Pour que l’IA devienne un levier de productivité collective, les entreprises doivent structurer son déploiement. Cela passe par :

  • Un cadre clair : Définir des règles d’utilisation pour éviter une adoption désordonnée, comme le souligne PwC.
  • Une mesure régulière : Évaluer en continu l’impact de l’IA sur la productivité collective et ajuster les stratégies en fonction des résultats.
  • Une approche inclusive : Veiller à ce que tous les collaborateurs, quel que soit leur niveau de compétence, puissent bénéficier des outils d’IA.

Conclusion : vers une nouvelle équation de la productivité

En 2026, l’IA n’est plus un simple outil d’optimisation individuelle, mais un levier de transformation collective.

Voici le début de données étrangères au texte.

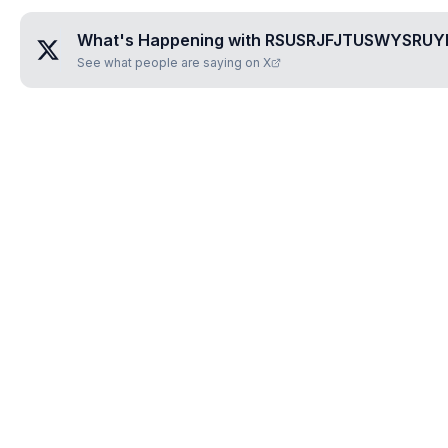
What's Happening with
RSUSRJFJTUSWYSRUY
See what people are saying on X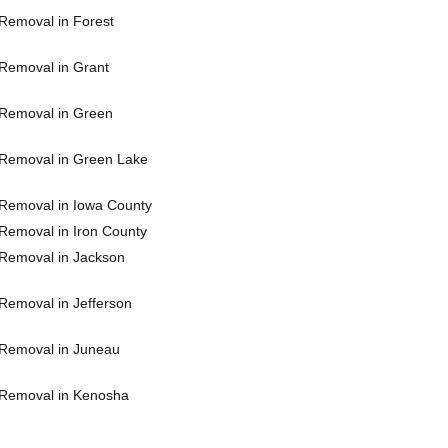
Removal in Forest
Removal in Grant
Removal in Green
Removal in Green Lake
Removal in Iowa County
Removal in Iron County
Removal in Jackson
Removal in Jefferson
Removal in Juneau
Removal in Kenosha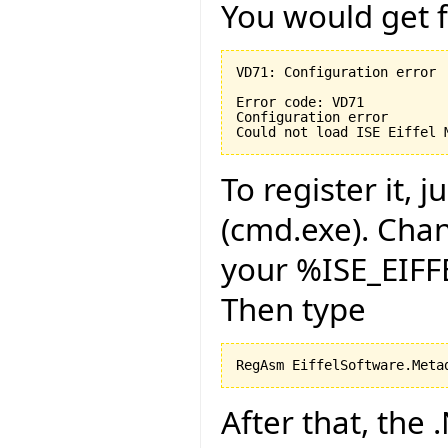
You would get f
VD71: Configuration error

Error code: VD71

Configuration error

Could not load ISE Eiffel 
To register it,
(cmd.exe). Chan
your %ISE_EIF
Then type
RegAsm EiffelSoftware.Meta
After that, the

Pourtant, son potentiel ne se réalisera pleinement que si les entreprises parviennent à mesurer et à optimiser son impact sur la productivité des équipes. Cela suppose de repenser les indicateurs, de réorganiser les tâches, de former les managers et les collaborateurs, et de structurer une gouvernance adaptée.

Comme le résume Orange, l’IA permet de « mieux organiser, sécuriser les services et permettre aux équipes de se concentrer sur des missions à plus forte valeur ajoutée ». Mais pour y parvenir, les entreprises doivent passer d’une logique de gains individuels à une vision collective de la performance. C’est cette transition qui fera la différence entre une adoption superficielle de l’IA et une transformation durable de l’organisation du travail.